Recently, we were discussing what interests us, on Community Wiki. I started writing a few words, and more words came, so here’s a stream of consciousness answer…
I like to play role-playing games and I’m interested in mapping programs that generate maps, and programs that allow me to modify maps without being an artist. I’d also like to be an artist. I’d love to be good at ink wash painting. I’d love to play a simple instrument like the recorder. I’m also interested in programs that generate texts to use for play, often driven by random tables because I think the neural networks currently en vogue don’t scale for single person endeavours. As a programmer at the office, I’m interested in why we keep writing software that I can barely understand. What drives this complexity? What drives customer wish-lists? What drives developer fashions? Why is capitalism the root of all evil? As a programmer at home, I’m interested in how I can write programs that are easy for me to come back to in a year, in two years, in five years. How to write programs that attract somebody else to help me out. How to talk about my programs such that other people see what’s great about them, such that they use them, and contribute towards them, but sharing my values regarding complexity and longevity. How to make sure that my works survive me. How social media works: what kinds of messages make people feel good. How to learn – and how to teach others – not to be a reply guy, not to be sea-lioning, how to decolonise my writing, the intricacies of muting, blocking, archiving and expiry – I’ve gotten a lot of mileage out of the idea of record keepers, a blog post that I keep linking! And thus, the design of social media, the filter algorithms that make them addictive, that encourage bubble formation, the drift towards stupidity online (national socialism, Proud Boys, Tea Party, involuntary celibacy, anti-vaccination, ur-fascism, and so on)… the link from these things to politics is important for our future and yet another symptom of our inability to deal with systemic problems such as global warming. I’m interested in all these political topics not because I want to discuss the actual topics but because I feel I need to better understand them as symptoms of underlying social, political, or even economic issues. And in a way I wonder how we can talk about all these things with our friends, our class mates, our family – our community.
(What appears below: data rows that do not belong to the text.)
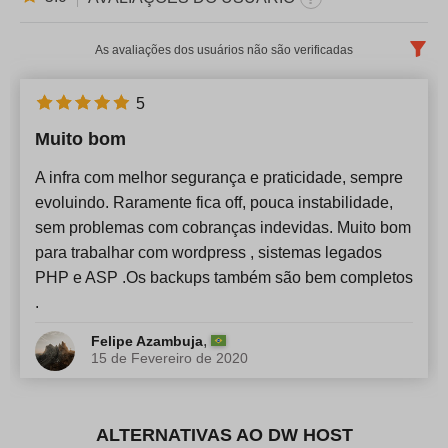
As avaliações dos usuários não são verificadas
Português
x
5
Muito bom
Mais novo
A infra com melhor segurança e praticidade, sempre
evoluindo. Raramente fica off, pouca instabilidade,
sem problemas com cobranças indevidas. Muito bom
para trabalhar com wordpress , sistemas legados
PHP e ASP .Os backups também são bem completos
.
,
Felipe Azambuja
15 de Fevereiro de 2020
ALTERNATIVAS AO DW HOST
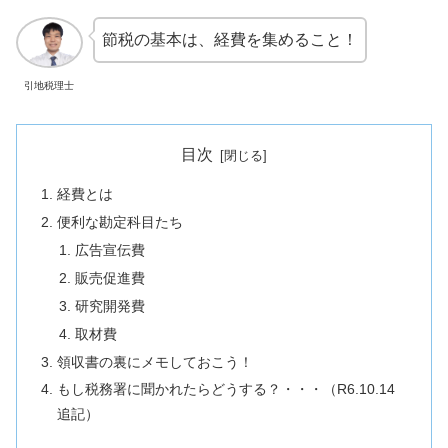
節税の基本は、経費を集めること！
引地税理士
目次
経費とは
便利な勘定科目たち
広告宣伝費
販売促進費
研究開発費
取材費
領収書の裏にメモしておこう！
もし税務署に聞かれたらどうする？・・・（R6.10.14
追記）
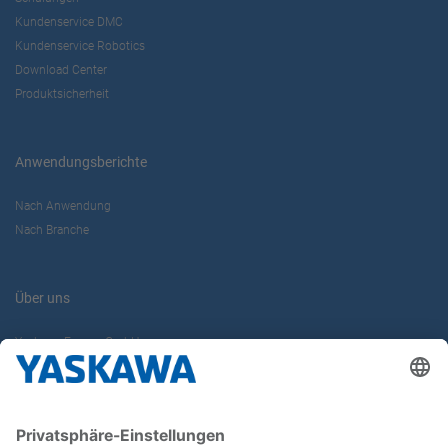
Kundenservice DMC
Kundenservice Robotics
Download Center
Produktsicherheit
Anwendungsberichte
Nach Anwendung
Nach Branche
Über uns
Yaskawa Europe GmbH
Karriere
Kontakt
Kontaktformular
Newsletter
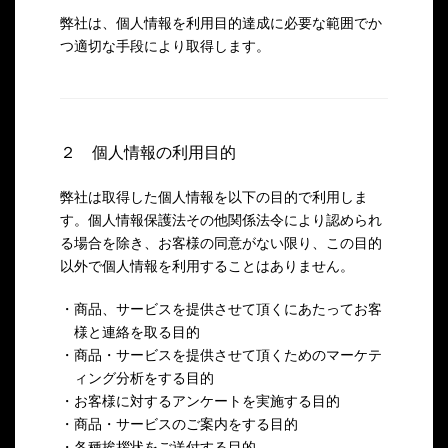
弊社は、個人情報を利用目的達成に必要な範囲でか
つ適切な手段により取得します。
２ 個人情報の利用目的
弊社は取得した個人情報を以下の目的で利用しま
す。個人情報保護法その他関係法令により認められ
る場合を除き、お客様の同意がない限り、この目的
以外で個人情報を利用することはありません。
・商品、サービスを提供させて頂くにあたってお客
様と連絡を取る目的
・商品・サービスを提供させて頂くためのマーケテ
ィング分析をする目的
・お客様に対するアンケートを実施する目的
・商品・サービスのご案内をする目的
・各種挨拶状をご送付する目的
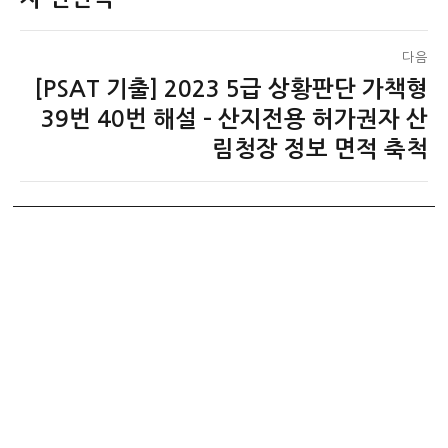
다음
[PSAT 기출] 2023 5급 상황판단 가책형
다
음
39번 40번 해설 – 산지전용 허가권자 산
글:
림청장 정보 면적 축척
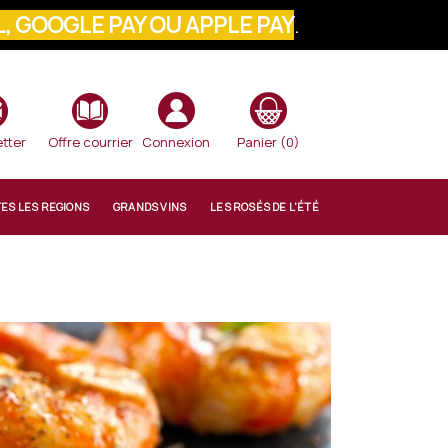
VOTRE COMMANDE
tter
Offre courrier
Connexion
Panier
(0)
TES LES REGIONS
GRANDS VINS
LES ROSÉS DE L'ÉTÉ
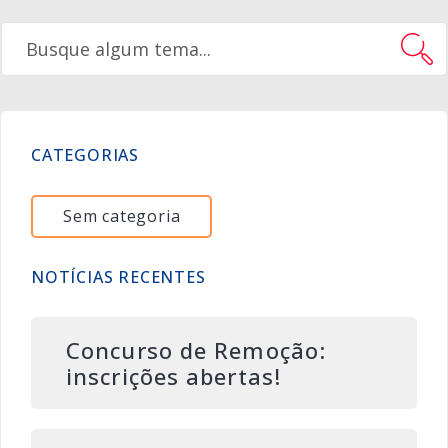
CATEGORIAS
Sem categoria
NOTÍCIAS RECENTES
Concurso de Remoção:
inscrições abertas!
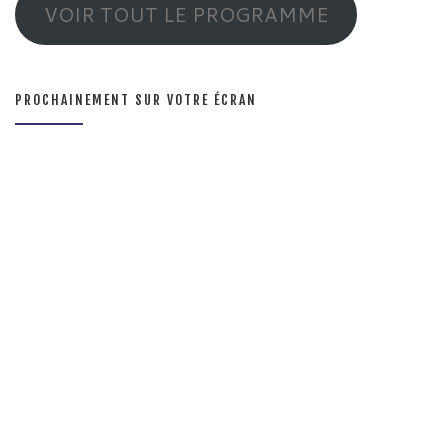
VOIR TOUT LE PROGRAMME
PROCHAINEMENT SUR VOTRE ÉCRAN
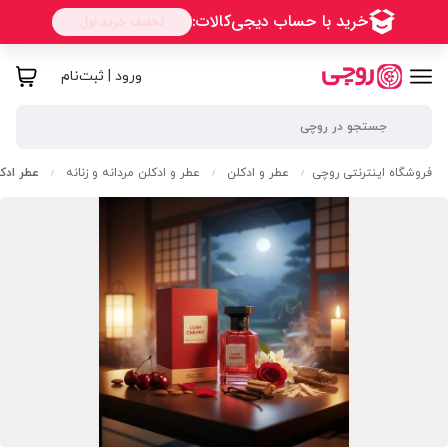
ورود | ثبت‌نام
فروشگاه اینترنتی روچی
عطر و ادکلن
عطر و ادکلن مردانه و زنانه
عطر ادک
/
/
/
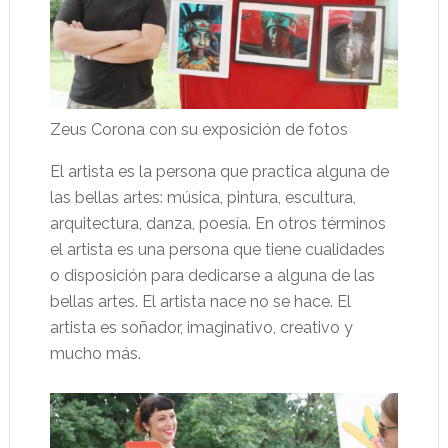
Zeus Corona con su exposición de fotos
El artista es la persona que practica alguna de
las bellas artes: música, pintura, escultura,
arquitectura, danza, poesía. En otros términos
el artista es una persona que tiene cualidades
o disposición para dedicarse a alguna de las
bellas artes. El artista nace no se hace. El
artista es soñador, imaginativo, creativo y
mucho más.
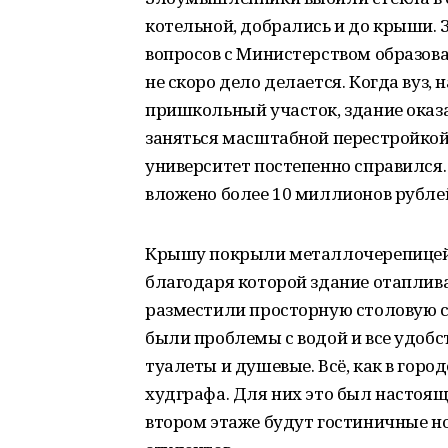
котельной, добрались и до крыши. 
вопросов с Министерством образован
не скоро дело делается. Когда вуз, 
пришкольный участок, здание оказ
заняться масштабной перестройкой 
университет постепенно справился
вложено более 10 миллионов рубле
Крышу покрыли металлочерепицей.
благодаря которой здание отаплива
разместили просторную столовую с
были проблемы с водой и все удобст
туалеты и душевые. Всё, как в гор
худграфа. Для них это был настоящ
втором этаже будут гостиничные но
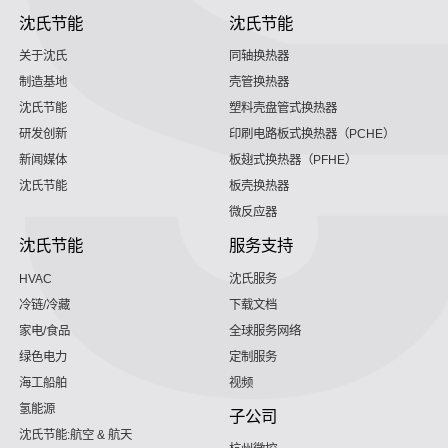
沈氏节能
沈氏节能
关于沈氏
同轴换热器
制造基地
壳管换热器
沈氏节能
塑料壳盘管式换热器
研发创新
印刷电路板式换热器（PCHE）
新闻媒体
板翅式换热器（PFHE）
沈氏节能
板壳换热器
微反应器
沈氏节能
服务支持
HVAC
沈氏服务
冷链/冷藏
下载文档
家电/食品
全球服务网络
绿色电力
定制服务
海工船舶
视频
氢能源
子公司
沈氏节能:航空 & 航天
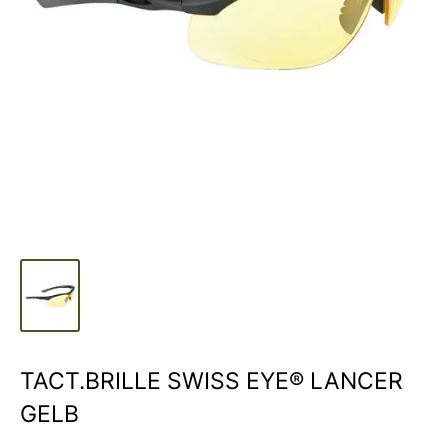
TACT.BRILLE SWISS EYE® LANCER
GELB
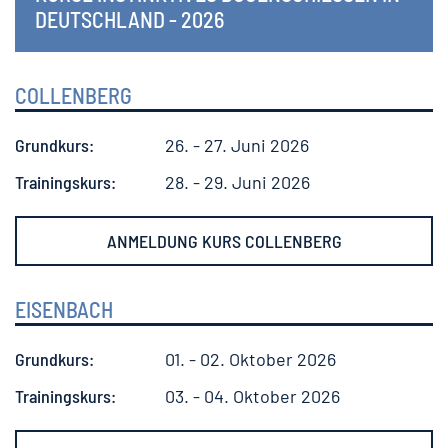
DEUTSCHLAND - 2026
COLLENBERG
Grundkurs:
26. - 27. Juni 2026
Trainingskurs:
28. - 29. Juni 2026
ANMELDUNG KURS COLLENBERG
EISENBACH
Grundkurs:
01. - 02. Oktober 2026
Trainingskurs:
03. - 04. Oktober 2026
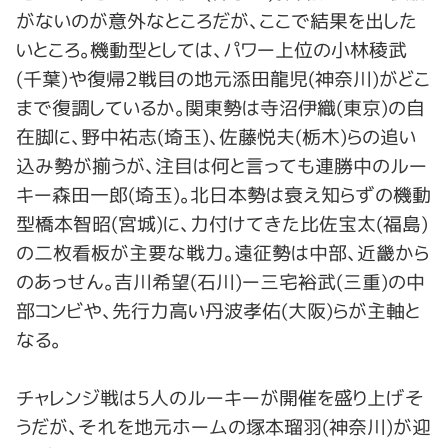
がないのが意外なところだが、ここで結果を出した
いところ。機動型としては、パワー上位の小林稜武
(千葉)や復帰２戦目の地元添田龍児(神奈川)がどこ
まで復調しているか。関東勢は寺沼伊織(東京)の自
在脚に、野中祐志(埼玉)、佐藤悦夫(栃木)らの追い
込み勢が揃うが、注目は何と言っても連勝中のルー
キー森田一郎(埼玉)。北日本勢は衰え知らずの機動
型橋本智昭(宮城)に、力付けてきた比佐宝太(福島)
の二枚看板が主要な戦力。遠征勢は中部、近畿から
のあっせん。吉川希望(石川)ー三宅裕武(三重)の中
部コンビや、先行力高い丹波孝佑(大阪)らが主軸と
なる。
チャレンジ戦は５人のルーキーが開催を盛り上げそ
うだが、それを地元ホームの塚本瑠羽(神奈川)が迎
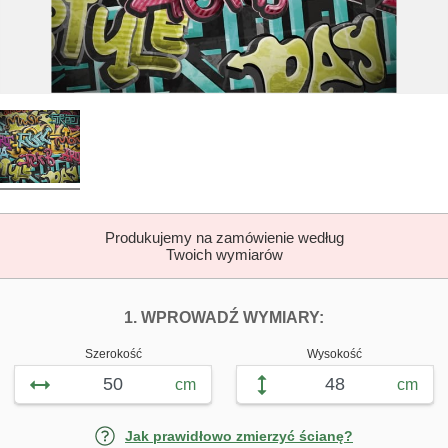
Produkujemy na zamówienie według
Twoich wymiarów
DOPASUJ FOTOTAP
FOTOTAPETY G
1. WPROWADŹ WYMIARY:
Szerokość
Wysokość
cm
cm
Jak prawidłowo zmierzyć ścianę?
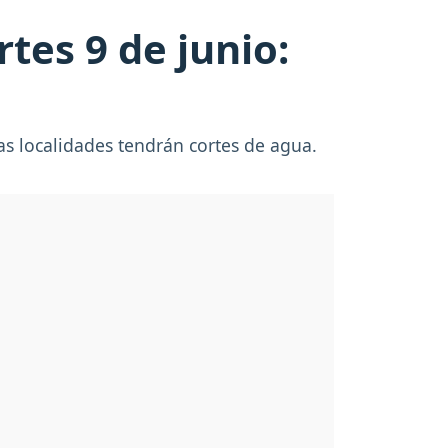
tes 9 de junio:
as localidades tendrán cortes de agua.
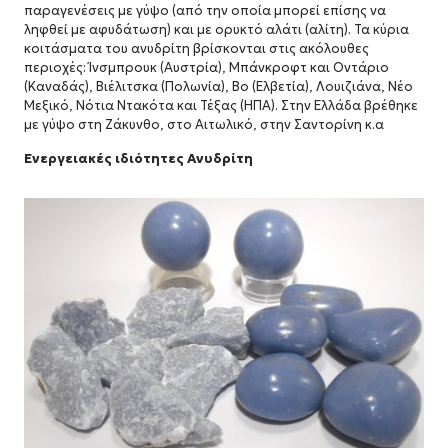
παραγενέσεις με γύψο (από την οποία μπορεί επίσης να
ληφθεί με αφυδάτωση) και με ορυκτό αλάτι (αλίτη). Τα κύρια
κοιτάσματα του ανυδρίτη βρίσκονται στις ακόλουθες
περιοχές: Ίνσμπρουκ (Αυστρία), Μπάνκροφτ και Οντάριο
(Καναδάς), Βιέλιτσκα (Πολωνία), Βο (Ελβετία), Λουιζιάνα, Νέο
Μεξικό, Νότια Ντακότα και Τέξας (ΗΠΑ). Στην Ελλάδα βρέθηκε
με γύψο στη Ζάκυνθο, στο Αιτωλικό, στην Σαντορίνη κ.α
Ενεργειακές ιδιότητες Ανυδρίτη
Anyway, of all of these things, I don’t really see too much online. I wish Community Wiki would be the place, I guess. As you can see, I’m actually not all that interested in wikis except as a communication tool that encourages collaboration, mutual ownership. Wiki is praxis. Wiki is – or can be – an illustration of simple software design, of simple user interface design. I also don’t care too much about the web other than that it serves as an example of surveillance capitalism, of compounding complexity, of regulatory capture (of the W3C), of monopoly formation (of the browser market), or about Gemini other than that it serves as a counter to all of this. For me, Gemini is praxis. It is the actual doing, the making of a point.
But other than that, there’s also the personal. The love of my life, pictures of flowers, of nature, of hikes… My social media feed @kensanata has plenty of pictures, tidbits of my personal life, which serves as a grounding, as an opportunity to connect on an emotional level (I hope!), and that is also important. Where does that fit in, in the context of community building?
Also, the lingering suspicion that people who have many friends, party; where as people who do not, write about community building.